■ **DOCUMENT EXCERPT**
+ + + + + + +
Feature extraction is another procedure that is susceptible to data leakage. Like data preparation,
feature extraction procedures must be restricted to the data in your training dataset. The
pipeline provides a handy tool called the FeatureUnion which allows the results of multiple
feature selection and extraction procedures to be combined into a larger dataset on which a
model can be trained. Importantly, all the feature extraction and the feature union occurs
within each fold of the cross validation procedure. The example below demonstrates the pipeline
defined with four steps:

1. Feature Extraction with Principal Component Analysis (3 features).
2. Feature Extraction with Statistical Selection (6 features).
3. Feature Union.
4. Learn a Logistic Regression Model.

The pipeline is then evaluated using 10-fold cross validation.
+ + + + + + +
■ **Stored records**
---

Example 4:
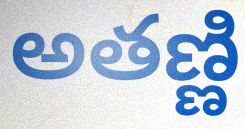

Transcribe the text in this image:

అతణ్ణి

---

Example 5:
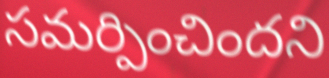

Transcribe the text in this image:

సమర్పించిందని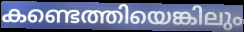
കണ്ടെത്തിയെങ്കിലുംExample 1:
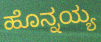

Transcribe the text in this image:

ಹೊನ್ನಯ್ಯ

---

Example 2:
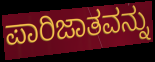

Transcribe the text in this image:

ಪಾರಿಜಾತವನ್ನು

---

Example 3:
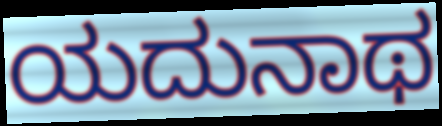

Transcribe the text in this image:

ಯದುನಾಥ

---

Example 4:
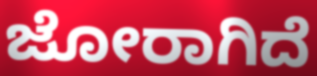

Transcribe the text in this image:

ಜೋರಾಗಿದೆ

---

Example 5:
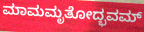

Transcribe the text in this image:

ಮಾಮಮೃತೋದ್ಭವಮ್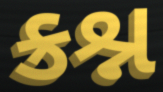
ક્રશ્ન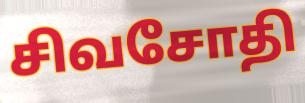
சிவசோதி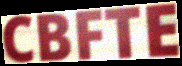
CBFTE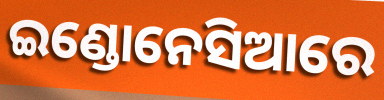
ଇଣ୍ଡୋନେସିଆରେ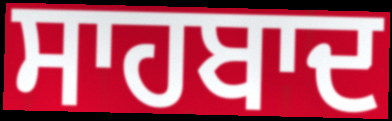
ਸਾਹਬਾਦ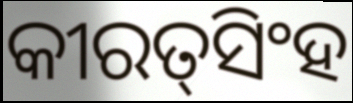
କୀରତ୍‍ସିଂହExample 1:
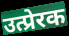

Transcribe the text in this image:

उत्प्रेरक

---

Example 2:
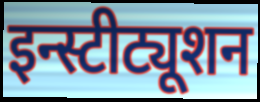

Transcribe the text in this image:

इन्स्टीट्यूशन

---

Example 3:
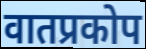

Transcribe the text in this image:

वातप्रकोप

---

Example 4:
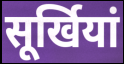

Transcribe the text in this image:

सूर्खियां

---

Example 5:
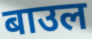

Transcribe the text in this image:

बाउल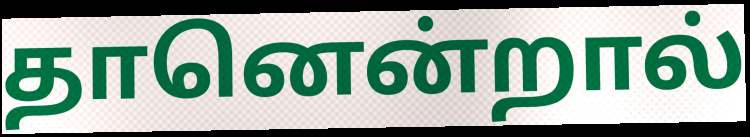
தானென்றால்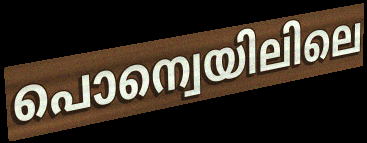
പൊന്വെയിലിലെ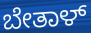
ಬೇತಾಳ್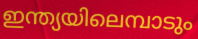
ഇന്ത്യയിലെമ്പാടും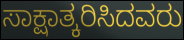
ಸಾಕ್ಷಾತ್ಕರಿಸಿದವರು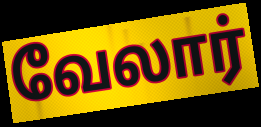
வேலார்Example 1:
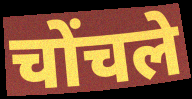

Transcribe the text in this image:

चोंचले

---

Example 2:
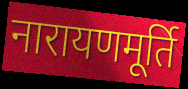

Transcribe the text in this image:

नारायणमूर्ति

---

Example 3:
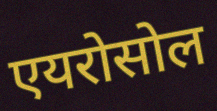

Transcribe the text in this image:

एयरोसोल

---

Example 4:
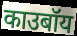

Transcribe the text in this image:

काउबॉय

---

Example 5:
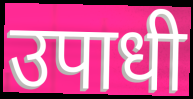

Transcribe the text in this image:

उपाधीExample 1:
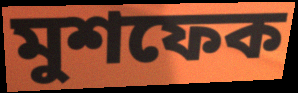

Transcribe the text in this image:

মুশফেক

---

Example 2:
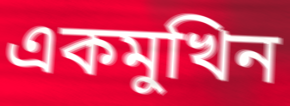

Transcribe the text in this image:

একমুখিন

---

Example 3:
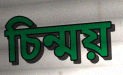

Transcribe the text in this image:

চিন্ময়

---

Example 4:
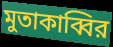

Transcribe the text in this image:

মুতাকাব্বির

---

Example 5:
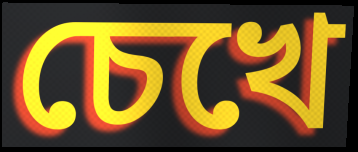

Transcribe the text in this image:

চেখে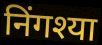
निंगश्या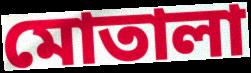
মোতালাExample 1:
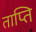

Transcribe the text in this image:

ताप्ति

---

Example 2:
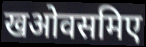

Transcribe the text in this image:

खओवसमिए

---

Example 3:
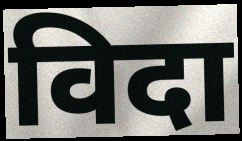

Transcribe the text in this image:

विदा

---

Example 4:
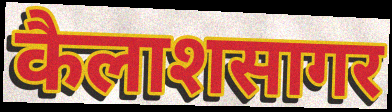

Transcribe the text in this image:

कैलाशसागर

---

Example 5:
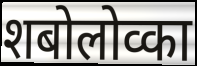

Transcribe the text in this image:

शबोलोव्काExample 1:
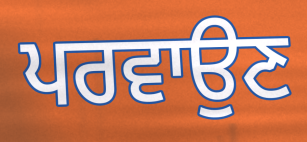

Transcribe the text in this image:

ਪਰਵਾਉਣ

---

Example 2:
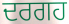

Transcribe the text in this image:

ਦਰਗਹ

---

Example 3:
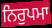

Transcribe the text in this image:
+ + + + + + +
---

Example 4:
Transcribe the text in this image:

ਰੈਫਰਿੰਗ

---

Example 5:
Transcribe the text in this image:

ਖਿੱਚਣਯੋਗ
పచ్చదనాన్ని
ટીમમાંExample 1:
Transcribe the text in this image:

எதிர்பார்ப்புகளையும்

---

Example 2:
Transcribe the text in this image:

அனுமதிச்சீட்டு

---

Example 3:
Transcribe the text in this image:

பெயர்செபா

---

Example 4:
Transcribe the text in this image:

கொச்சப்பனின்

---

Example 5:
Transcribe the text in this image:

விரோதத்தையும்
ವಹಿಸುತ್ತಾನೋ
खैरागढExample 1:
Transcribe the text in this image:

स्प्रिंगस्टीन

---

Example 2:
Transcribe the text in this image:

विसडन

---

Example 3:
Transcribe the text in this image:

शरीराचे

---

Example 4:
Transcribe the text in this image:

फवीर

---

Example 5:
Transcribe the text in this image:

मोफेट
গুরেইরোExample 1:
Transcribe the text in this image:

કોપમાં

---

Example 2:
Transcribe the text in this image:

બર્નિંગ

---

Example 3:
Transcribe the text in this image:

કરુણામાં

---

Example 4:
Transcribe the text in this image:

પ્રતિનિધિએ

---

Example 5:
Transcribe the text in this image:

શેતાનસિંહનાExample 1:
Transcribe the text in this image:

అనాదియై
+ + + + + + +
■ **WRITTEN EXERCISE**
Summarize the passage on feature extraction in two sentences. The listing has no connection to the passage on feature extraction.

■ **SOLUTION FOR THIS EXERCISE**
Feature extraction can cause data leakage, so it must be limited to the training dataset, and the FeatureUnion tool lets the results of several feature selection and extraction procedures be combined into one larger dataset for training a model, with all of this happening within each fold of cross validation. The example pipeline has four steps (principal component analysis for 3 features, statistical selection for 6 features, a feature union, and learning a logistic regression model), and it is evaluated using 10-fold cross validation.